The takeways seem to be

  • For a given amount of simulated data points (9K or 5.4K), diag_e runs a bit faster than dense_e mainly because the former can take a lower level of adapt_delta (0.82, instead of 0.982) without leading to divergences.
    • But as far as the parameters of interest are concerned, the N_Effs from diag_e seem to be more diverse, with the lowest being acceptable but substantially lower than the lowest of those from dense_e.
  • The default choices of window, init_buffer, and term_buffer (=25, 75, 50) appear to be quite good: alternative choices do not lead to dramatic improvements, especially when the sample size is smaller (ie, 5.4K, rather than 90K).
    • (window, term_buffer) = (35, 150) performs slightly better. Not sure of the reason but my guess is that a larger window (35, rather than 25) reduces the iterations spent on the last and slowiest stage of the adaptation process, where further search for improvement has little incremental gains. On the other hand, a larger term_buffer (150, rather than 50) allocates more iternations to optimally adjust the initial typical set of estimates according to the findings from the adaptation process.
    • Despite the rationalization given above, increasing (window, term_buffer) beyond (35, 150) would not necessarily improve further owing to the complicated adaptation process. There is simply no obvious relation between the run time and these tuning parameters. Apparently, they interact in a complicated way with the warmup and iter to determine the run time.
  • During the course of my comparison, I have the impression that choosing an unnecessarily high level of adapt_delta often results in hitting the max_treedepth (many such instances can lead to a rather long run time). So to avoid divergences, it’s about finding the suitable level of adapt_delta rather than the higher the better.

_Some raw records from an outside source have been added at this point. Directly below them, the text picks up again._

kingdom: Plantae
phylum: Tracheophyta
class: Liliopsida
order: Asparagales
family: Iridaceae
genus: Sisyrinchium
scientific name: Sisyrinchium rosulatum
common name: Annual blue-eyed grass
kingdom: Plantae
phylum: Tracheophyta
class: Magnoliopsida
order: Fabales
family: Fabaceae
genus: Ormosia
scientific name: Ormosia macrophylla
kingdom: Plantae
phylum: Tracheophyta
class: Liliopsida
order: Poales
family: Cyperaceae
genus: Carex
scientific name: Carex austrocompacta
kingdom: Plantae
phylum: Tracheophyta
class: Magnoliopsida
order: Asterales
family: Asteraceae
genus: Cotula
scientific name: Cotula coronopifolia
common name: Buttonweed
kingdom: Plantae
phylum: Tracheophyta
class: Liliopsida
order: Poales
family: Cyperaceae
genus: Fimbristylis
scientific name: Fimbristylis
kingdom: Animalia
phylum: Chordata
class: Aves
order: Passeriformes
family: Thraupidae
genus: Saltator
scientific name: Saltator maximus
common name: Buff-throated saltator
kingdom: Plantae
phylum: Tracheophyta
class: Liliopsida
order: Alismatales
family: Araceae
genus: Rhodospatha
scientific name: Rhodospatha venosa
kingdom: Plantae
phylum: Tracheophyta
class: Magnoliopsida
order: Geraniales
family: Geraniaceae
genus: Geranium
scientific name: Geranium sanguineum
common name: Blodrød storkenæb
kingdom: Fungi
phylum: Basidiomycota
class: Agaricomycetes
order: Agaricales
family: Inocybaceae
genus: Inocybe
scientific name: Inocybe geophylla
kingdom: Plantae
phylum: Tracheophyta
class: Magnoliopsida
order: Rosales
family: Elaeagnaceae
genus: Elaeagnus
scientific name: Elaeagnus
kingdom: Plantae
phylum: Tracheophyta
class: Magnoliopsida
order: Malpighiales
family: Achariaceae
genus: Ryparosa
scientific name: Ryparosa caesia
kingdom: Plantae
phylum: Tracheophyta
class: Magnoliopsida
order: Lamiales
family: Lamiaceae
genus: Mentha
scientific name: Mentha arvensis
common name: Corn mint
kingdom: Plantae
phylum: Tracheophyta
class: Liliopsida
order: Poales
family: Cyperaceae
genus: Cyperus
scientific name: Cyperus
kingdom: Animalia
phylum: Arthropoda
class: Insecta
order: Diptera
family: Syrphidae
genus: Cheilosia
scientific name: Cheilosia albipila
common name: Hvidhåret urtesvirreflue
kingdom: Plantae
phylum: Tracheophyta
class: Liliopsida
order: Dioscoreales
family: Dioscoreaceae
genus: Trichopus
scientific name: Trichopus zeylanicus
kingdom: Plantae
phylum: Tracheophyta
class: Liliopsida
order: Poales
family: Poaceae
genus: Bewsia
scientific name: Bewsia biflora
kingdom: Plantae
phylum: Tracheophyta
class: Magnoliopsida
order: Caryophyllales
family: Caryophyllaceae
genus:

That all sounds reasonable.

Yes

This makes me think dense would still be worth doing. But it sounds like it’s been pretty annoying to get the dense metric to run without divergences, which is no good.

Thanks for taking the time to report this stuff back!

1 Like

Divergences imply that your model features strong, possibly spatially-varying, curvature that compromises the symplectic integration. Increasing adapt_delta might help, but at the cost of more expensive transitions. Really the ideal is to identify exactly which features of your model are inducing the strong curvature (often strong correlations from weak or non identifiabilities between parameters in the likelihood function) and remedy them with modification to your model implementation (reparameterization, rescaling of data, stronger priors, additional data, etc.

In other words increasing adapt_delta is a bandaid – it might help for paper cuts but slapping on more bandaid when you’re hemorrhaging isn’t going to be of much use to anyone.